Wednesday, March 18, 2026

HOW DID BVI PREMIER ANDREW FAHIE'S CO-DEFENDANT, OLEANVINE PICKERING MAYNARD SERVE ONLY ONE YEAR OF A NINE YEAR SENTENCE ON COCAINE CHARGES?


If you know how Rule 35 Sentencing Reduction works in Federal Court, cooperating defendants often receive up to a 50% cut in their sentences. Rarely do we see more; the huge (65%) sentence reduction handed out in Miami to the Swiss banker/money launderer MATTHIAS KRULL was obviously payment for his testimony against a major Venezuelan money laundering operation, but that is the rare exception.

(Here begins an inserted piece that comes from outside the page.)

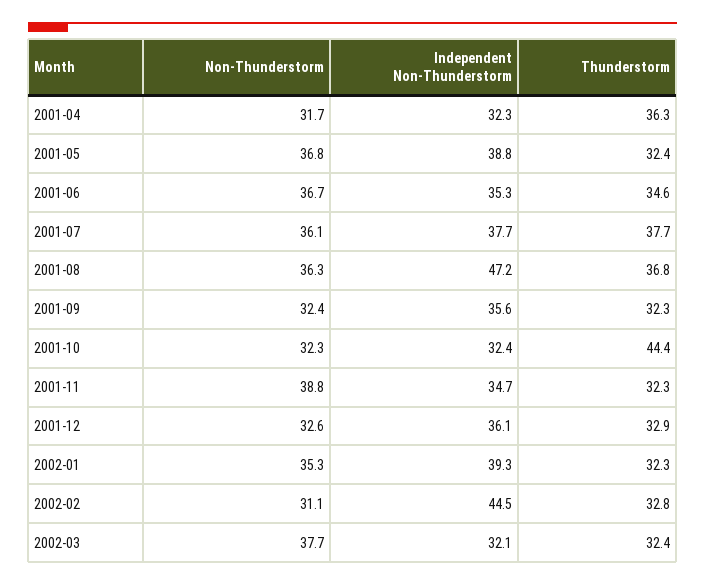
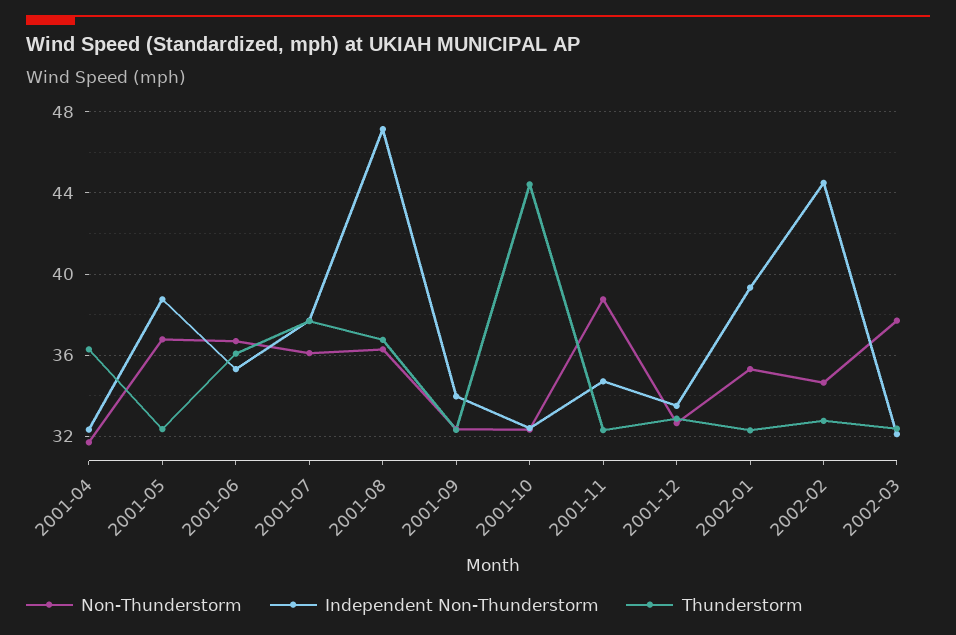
Thunderstorm, 2001-06: 34.6 -> 36
Independent Non-Thunderstorm, 2001-09: 35.6 -> 34
Independent Non-Thunderstorm, 2001-12: 36.1 -> 33.5
Non-Thunderstorm, 2002-02: 31.1 -> 34.5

OLEANVINE PICKERING MAYNARD, the BVI port manager who received a nine year sentence in the ANDREW FAHIE drug & money laundering sting, served only a single year of her sentence, before being released. A 90% reduction in her sentence is quite extraordinary, and it most certainly was not as the result of her trial testimony against Fahie. We must assume that she gave evidence implicating other senior Caribbean government officials, and they either not been indicted yet, or more likely, their are sealed indictments being held until the targets are physically within the jurisdiction of the United States, such as a quick trip over to the US Virgin Islands, which is sovereign American territory.

We will be watching for the case that Oleanvine, and her son KADEEM MAYNARD, who also drew a major sentence reduction, spawned. I imagine there are some nervous government officials in the BVI with sleepless nights these days.